Eine Studie der Universität Kopenhagen analysierte uralte DNA, um die Ausbreitung von Krankheitserregern in Europa zu verfolgen und den Ursprung von Zoonosen zu belegen. Die Ergebnisse der Studie sind wie folgt:
Ergebnisse der Studie
- Die Studie untersuchte DNA von 1.313 Individuen aus dem eurasischen Raum, wobei die Skelette bis zu 37.000 Jahre alt waren, und entdeckte insgesamt 3.384 Krankheitserreger.
- Zoonosen traten erstmals vor etwa 6.500 Jahren auf, was mit dem Übergang zur Landwirtschaft und der damit verbundenen Nähe zu Nutztieren zusammenhängt.
- Viele Infektionskrankheiten stiegen jedoch erst lange nach dem Übergang zur Landwirtschaft markant an, was auf die Wanderungsbewegungen von Viehzüchtern aus der Eurasischen Steppe zurückzuführen ist.
- Das Forschungsteam entdeckte auch einen Anstieg von Anthroponosen, die von Mensch zu Mensch übertragen werden.
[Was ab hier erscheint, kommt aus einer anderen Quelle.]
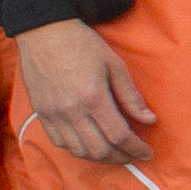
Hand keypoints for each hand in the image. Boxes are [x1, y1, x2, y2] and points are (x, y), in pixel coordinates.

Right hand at [14, 15, 148, 170]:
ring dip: (100, 157)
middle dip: (121, 157)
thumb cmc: (82, 44)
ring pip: (78, 151)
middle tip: (133, 154)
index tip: (147, 152)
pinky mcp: (41, 113)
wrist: (43, 32)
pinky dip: (78, 149)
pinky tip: (90, 143)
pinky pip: (60, 142)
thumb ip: (131, 96)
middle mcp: (71, 110)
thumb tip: (149, 120)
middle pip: (99, 150)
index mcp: (93, 97)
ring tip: (115, 151)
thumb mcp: (114, 64)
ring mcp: (53, 114)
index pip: (118, 135)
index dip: (135, 148)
- Ein Beispiel hierfür ist Borrelia recurrentis, der Erreger des Läuserückfallfiebers, der in der Vergangenheit in Europa weit verbreitet war.
Bedeutung der Studie
- Die Analyse uralter DNA ermöglicht den Nachweis von Krankheitserregern anhand ihrer Genomsequenzierung und bietet Einblicke in die Krankheitsgeschichte von Menschen.
- Die erstellte Karte der Verbreitung von Krankheitserregern soll in Zukunft weiterentwickelt werden und zeigt, dass Veränderungen im Lebensstil das Auftreten und die Verbreitung von Infektionskrankheiten beeinflussen.